Christian Oster
L’Aventure
1993
224 pages
ISBN : 9782707314468
13.75 €
40 exemplaires numérotés sur Vergé des papeteries de Vizille
À la terrasse d'un café, il croise par hasard une jeune femme, et la suit. Peu après, il est au seuil des marais de la Brière, en quête de cette Liz qui se révèle inaccessible. Non que les tentatives d'approche se heurtent à quelque mur, au contraire, mais chaque piste ouverte débouche sur une nouvelle question laissée en suspens. Comment maîtriser un monde quotidien dont les acteurs les plus familiers, les épisodes les plus intimes vivent chacun une existence autonome ? C'est à l'instant où Liz semble perdue à jamais que cette démarche chaotique prendra forme, rétrospectivement, en devenant écriture. Chaque moment vécu par lui comme dépourvu de signification devient dès lors, arraché au silence de la page blanche, un élément irremplaçable de l'œuvre qui s'est constituée, jour après jour, à son insu.

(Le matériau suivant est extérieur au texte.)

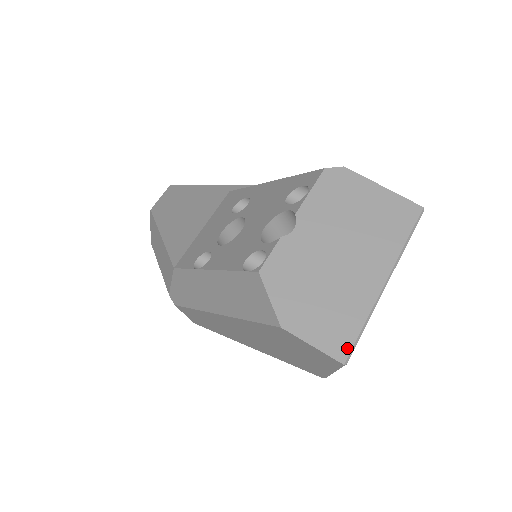
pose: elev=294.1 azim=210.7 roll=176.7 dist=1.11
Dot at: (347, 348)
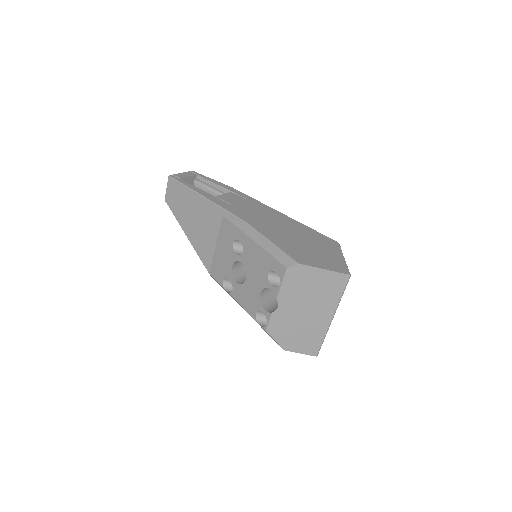
Dot at: (317, 350)
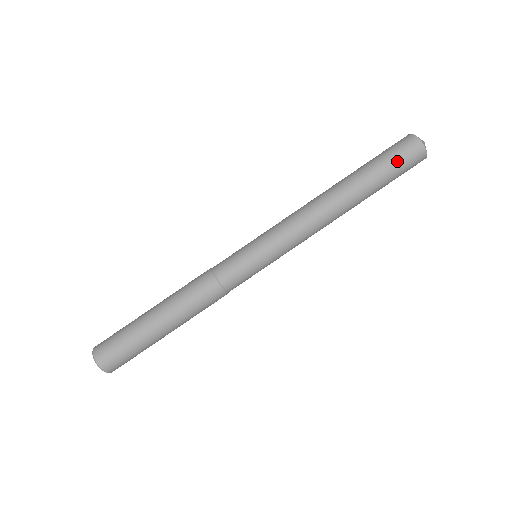
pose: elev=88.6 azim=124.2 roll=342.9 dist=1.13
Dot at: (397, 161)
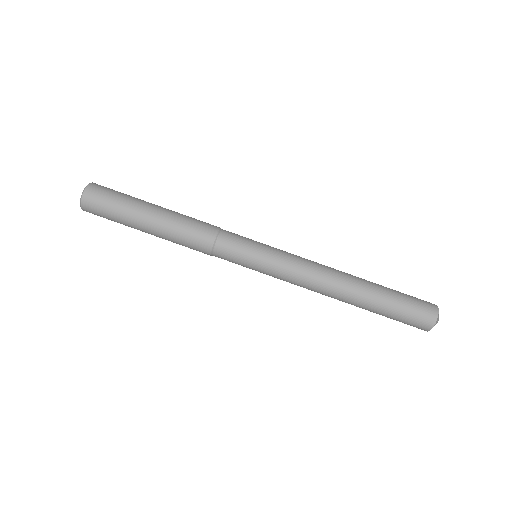
Dot at: (403, 321)
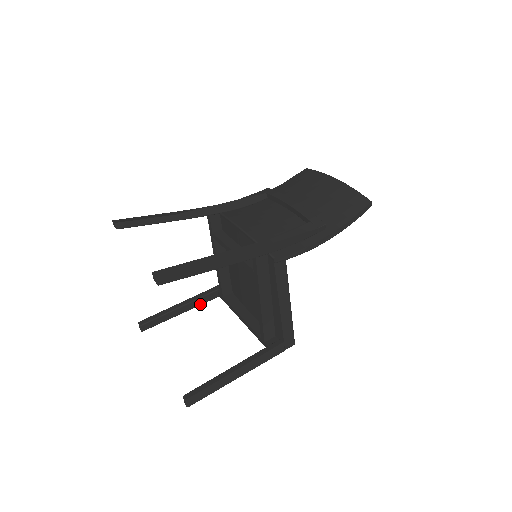
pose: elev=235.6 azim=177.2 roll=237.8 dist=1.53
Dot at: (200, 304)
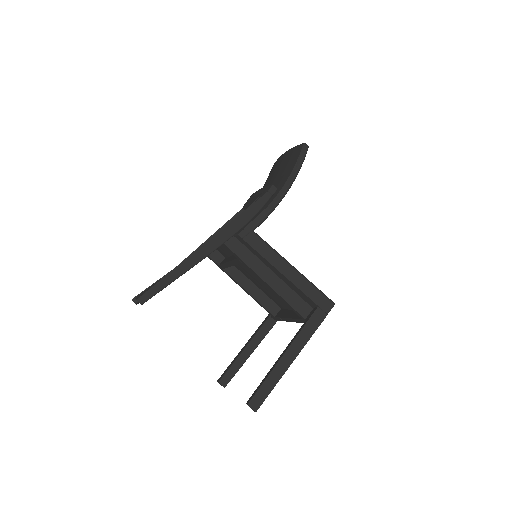
Dot at: (263, 337)
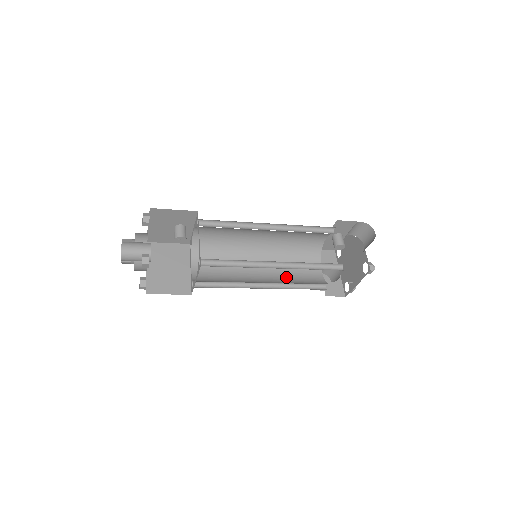
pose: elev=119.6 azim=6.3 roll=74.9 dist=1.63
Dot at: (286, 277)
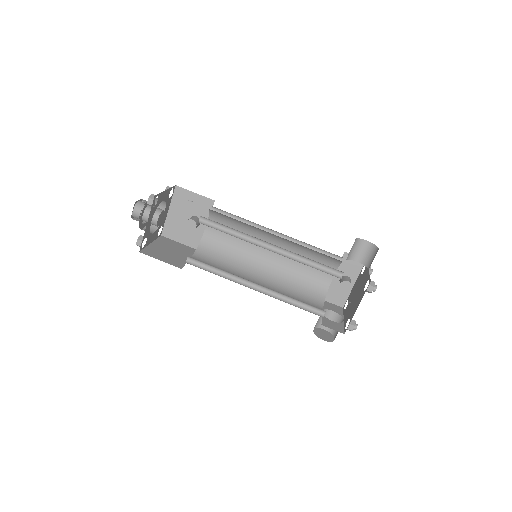
Dot at: occluded
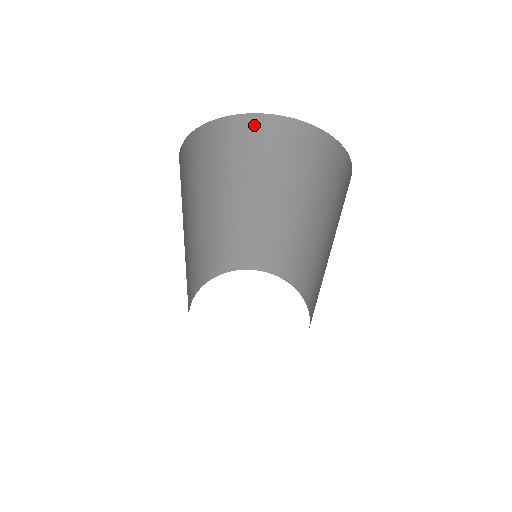
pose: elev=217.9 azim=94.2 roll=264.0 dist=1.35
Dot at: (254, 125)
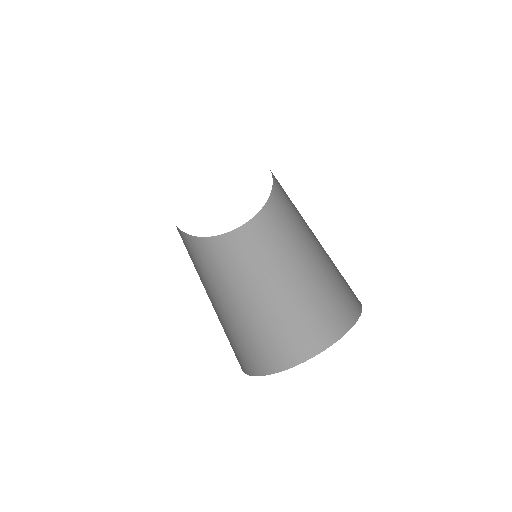
Dot at: occluded
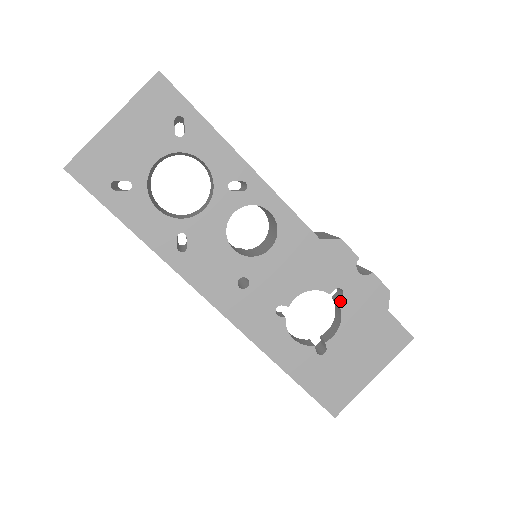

Patrick Grainville (Le Figaro, 23 avril 1993)
L'audace des timides
L'Aventure, ce devrait être carrément le grand jeu, le départ vers l'inconnu, l'ailleurs. On s'aperçoit très vite de l'ironie sous-jacente au titre. Le narrateur n'est pas bâti pour l'odyssée. Après s'être brouillé avec son ami Georges sur un motif fumeux, le voilà qui prend une femme en filature. Coup de foudre ? Convoitise érotique ? Tout doux... Ce sera plus nuancé. Il n'a pas vraiment vu l'héroïne, il l'a entraperçue dans un flou délicieux. Il la retrouve devant une Fiat bloquée entre deux voitures. C'est le moment d'offrir ses services. Une drague ? Pas tout à fait, le personnage est un hybride de don Juan et de velléitaire, il a l'audace des timides qui se jettent à l'eau. Cette scène de rencontre développe un ballet comique d'avancées, de reculs, d'impasses, de faux pas, de piétinements infinis. Le narrateur s'empêtre dans ses choix, décompose le moindre geste, la moindre situation, à force de tact, de précautions, de trouille de déplaire.

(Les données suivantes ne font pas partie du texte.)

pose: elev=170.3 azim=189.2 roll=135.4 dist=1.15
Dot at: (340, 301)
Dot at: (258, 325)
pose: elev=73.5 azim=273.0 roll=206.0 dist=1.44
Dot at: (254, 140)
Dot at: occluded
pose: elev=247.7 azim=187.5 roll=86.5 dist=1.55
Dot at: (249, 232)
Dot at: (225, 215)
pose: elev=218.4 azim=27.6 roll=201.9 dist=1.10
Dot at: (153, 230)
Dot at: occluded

Il retrouve Liz, la jeune femme, dans un patelin breton, à Herbignac. Serait-ce l'aventure que ce changement de cap, l'exploration de territoires nouveaux ? En vain notre héros cherche-t-il le centre de ce gros village. Il n'y a pas de centre, il n'y en a pas plus dans le monde que dans son livre aléatoire. Il se plante devant un port où il a donné rendez-vous à Liz. Il nous décrit la mer, les rochers, les mouettes avec une certaine précision. Mais cela manque bizarrement de réalité. On se croirait à l'intérieur d'une image, avec ce type penché sur un livre, dos à la mer.

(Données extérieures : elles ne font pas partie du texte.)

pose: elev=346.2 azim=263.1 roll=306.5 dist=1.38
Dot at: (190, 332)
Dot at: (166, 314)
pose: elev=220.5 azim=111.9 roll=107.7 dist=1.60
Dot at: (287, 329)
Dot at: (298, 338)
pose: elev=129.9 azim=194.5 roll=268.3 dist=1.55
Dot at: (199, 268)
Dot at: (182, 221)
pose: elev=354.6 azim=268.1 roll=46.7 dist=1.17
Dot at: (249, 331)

Le lecteur. Nous-même. Littérature du regard, de l'objet ? Pas du tout. Le héros reste subjectif, intime, dans sa maladresse tâtonnante et sa rêverie. On ne peut pas davantage le tirer vers la nouvelle tendance Minuit : minimalisme et lévitation. Car il n'a pas la grâce, le flegme, l'indifférence des personnages d'Echenoz ou de Toussaint évoluant dans un monde d'images codées. C'est un cas atypique qui combine l'obsessionnel et la légèreté, la transparence et l'entêtement, la contingence et la nécessité, la distance et l'intériorité, la vigilance et la distraction. Un paradoxe, un monstre même, hors catalogue, hors code.
Prendre la main de Liz, tenter de donner un baiser nous embarquent dans un imbroglio de tactiques contradictoires, annulées au fur et à mesure. L'Aventure tourne en rond. Agaçant ? parfois. Arbitraire ? Pas tout à fait, car nous nous attachons à ce quidam tiraillé, ce perpétuel alliage d'innocence et d'empêchement. Il ne se réduit ni à une théorie ni à un pari esthétique. L'Aventure, pour tout un chacun, serait d'arrimer le réel, de faire l'amour avec Liz incarnée, sensuelle, Mais que sait-on de Liz ? Par petites touches vagues on note qu'elle est blonde, fine, yeux bleus... Le portrait, ce n'est pas son affaire à Christian Oster. On ne voit jamais bien ce qu'on regarde ou l'inverse. Ce roman est celui d'un impossible portrait. Notre héros, de son côté, est sans mémoire, sans destinée. Certes, on le sent attiré, amoureux, mais nous n'entrons jamais dans une intrigue immodérée...
L'impossible définition fait le charme de cette histoire sans dialogue, indécidable, ironique et qui se mord la queue. Pourtant, la phrase élégante, précise, fluide, traverse toutes ces complications avec une facilité parfaite. Elle retombe toujours sur ses pieds, elle !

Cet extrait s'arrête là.